The Census reported that one in three of America’s 38 million Hispanics is under age 18.

According to the panelists, Hispanics use drugs at higher rates than other groups.

Walters cited the 2002 Monitoring the Future Study that found Hispanic eighth graders had the highest rates for using most illegal drugs, including marijuana, cocaine and heroin.

Other factors related to drug use are poverty and lack of education.

The 2002 Census reported that 21.4 percent of Hispanics live in poverty, compared to 7.8 percent of non-Hispanic whites. More than two in five Hispanics 25 and older did not graduate from high school.

Except for the language, the new campaign virtually mirrors its English counterpart, which debuted in July 1998.

Both campaigns utilize similar means to spread their message, which is spelled out on their Web sites, and The English site also contains links to information in Cambodian, Korean, Chinese and Vietnamese.

Roy J. Bostock, chairman of the Partnership for a Drug-Free America, said the Hispanic version is more than a mere translation.

“Reaching Hispanic audiences is not just about communicating in Spanish. It’s about connecting them culturally with a message,” he said.
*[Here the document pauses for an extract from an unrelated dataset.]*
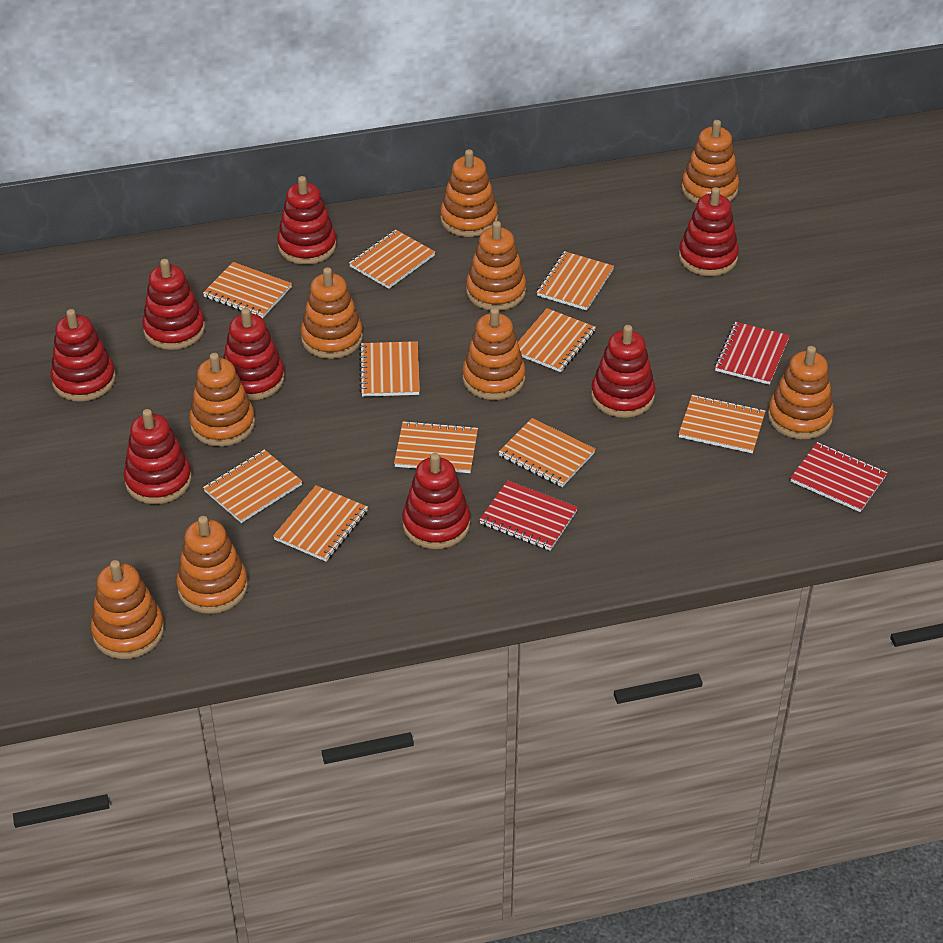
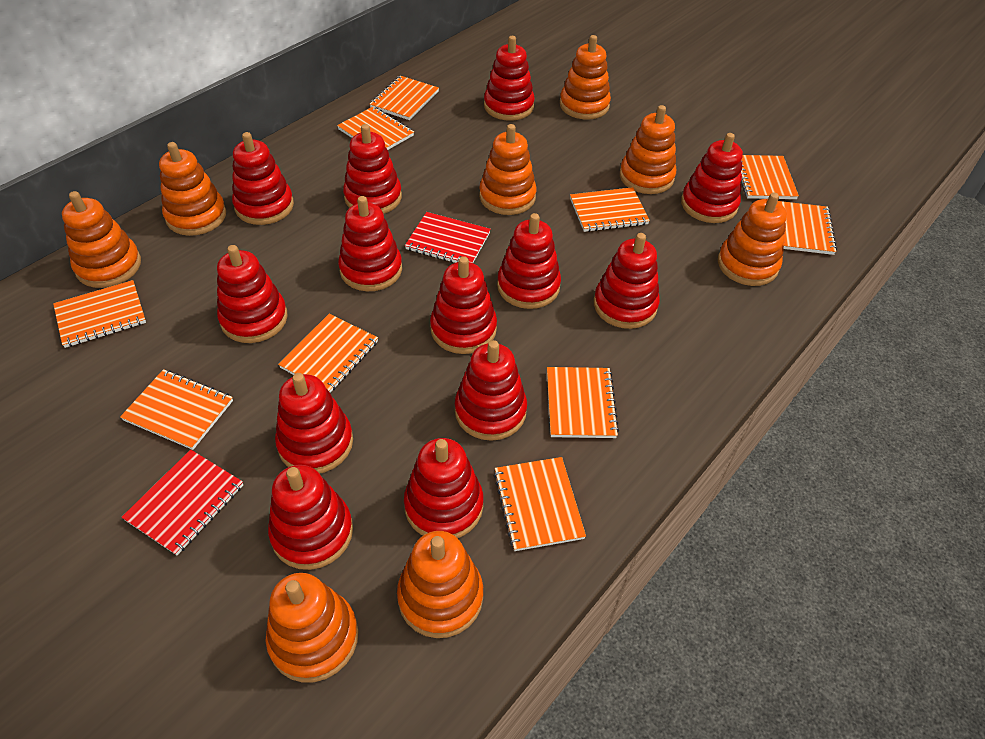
orange stacking toy: [91,560,164,659] [176,516,248,614] [189,353,255,447] [301,267,363,359] [440,149,498,237] [462,307,526,400] [466,221,526,311] [681,120,739,204] [768,346,834,439] = 9 -> [62,191,141,288] [159,142,226,236] [266,573,358,683] [397,531,483,638] [479,124,537,215] [560,35,611,120] [620,105,676,194] [718,193,787,286] = 8
red notebook: [479,480,578,551] [714,322,790,385] [790,442,887,512] = 3 -> [122,450,243,555] [405,212,491,263] = 2
red stacking toy: [50,309,116,402] [123,409,192,504] [142,259,205,350] [223,308,285,400] [277,176,337,265] [402,453,470,549] [591,325,655,418] [679,187,739,276] = 8 -> [217,245,288,343] [232,132,294,225] [268,465,353,570] [275,373,353,473] [338,196,402,291] [343,124,402,214] [404,438,483,538] [430,256,497,354] [455,340,527,441] [484,36,535,121] [497,213,561,309] [594,233,660,329] [681,133,743,223] = 13

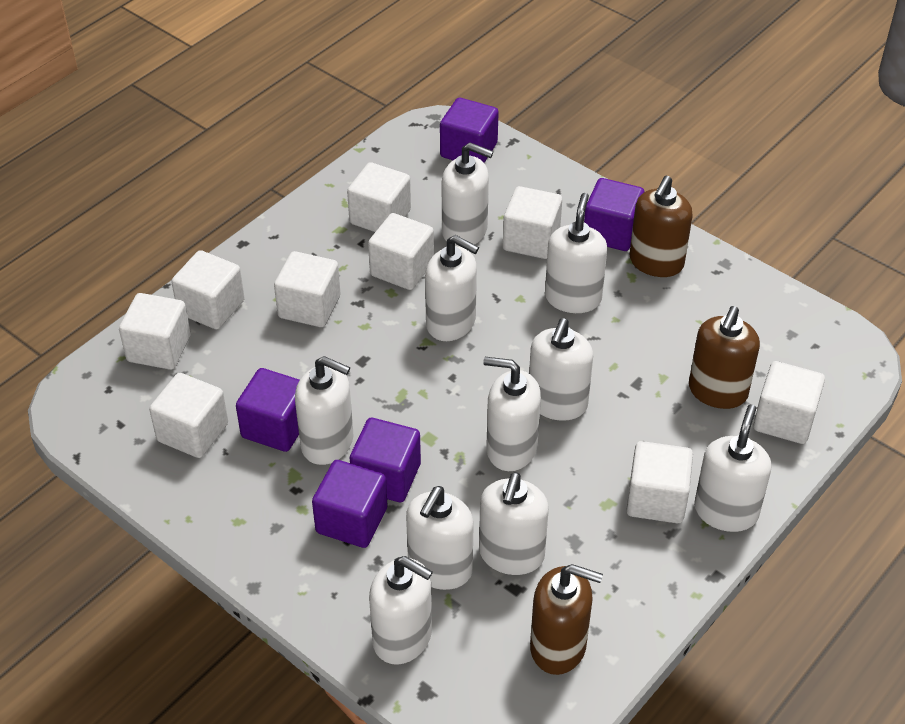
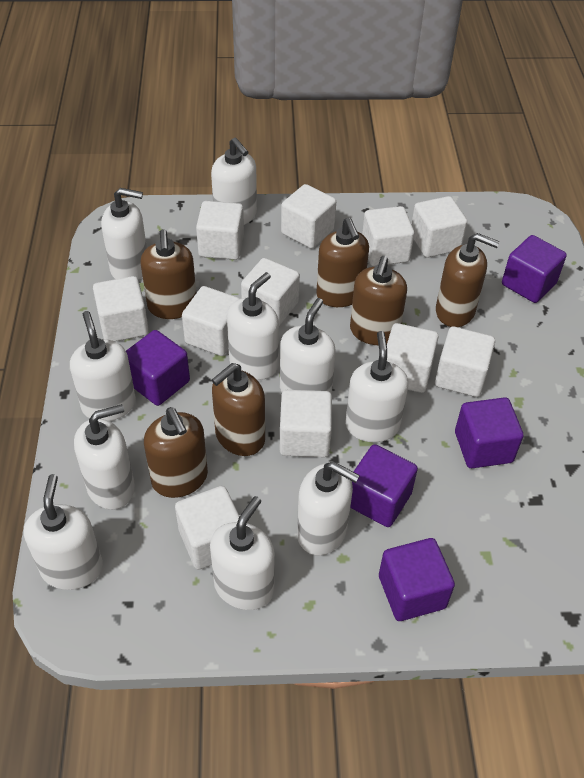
brown soap dispenser: [530,564,603,675] [630,176,693,277] [689,306,760,409] = 3 -> [140,229,196,319] [144,407,208,498] [212,363,265,456] [316,218,369,307] [350,256,407,345] [436,233,500,327] = 6
white cube: [119,293,191,370] [149,373,228,458] [171,250,245,330] [274,251,340,327] [347,162,411,232] [368,213,434,290] [503,186,562,259] [626,441,693,524] [754,361,825,444] = 9 -> [93,276,149,342] [175,486,240,570] [182,286,240,356] [196,201,244,260] [241,258,300,326] [280,390,332,457] [281,184,336,249] [362,206,414,266] [387,323,439,393] [411,196,467,258] [435,326,495,397] = 11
The three Spanish language TV ads highlight the influence families can have in keeping kids off drugs. The snappy public service announcements depict parents and extended family members who are interested and involved in children’s lives.

Bostock said all teens are less likely to use marijuana if they know their parents have strong feelings against it. Parental attitudes may be more important among Hispanics, who traditionally place a greater emphasis on family, he added.

Campaign press materials cited a 2002 survey in which 89 percent of Latinos agreed that relatives are more important than friends, compared to 67 percent of whites and 68 percent of African Americans.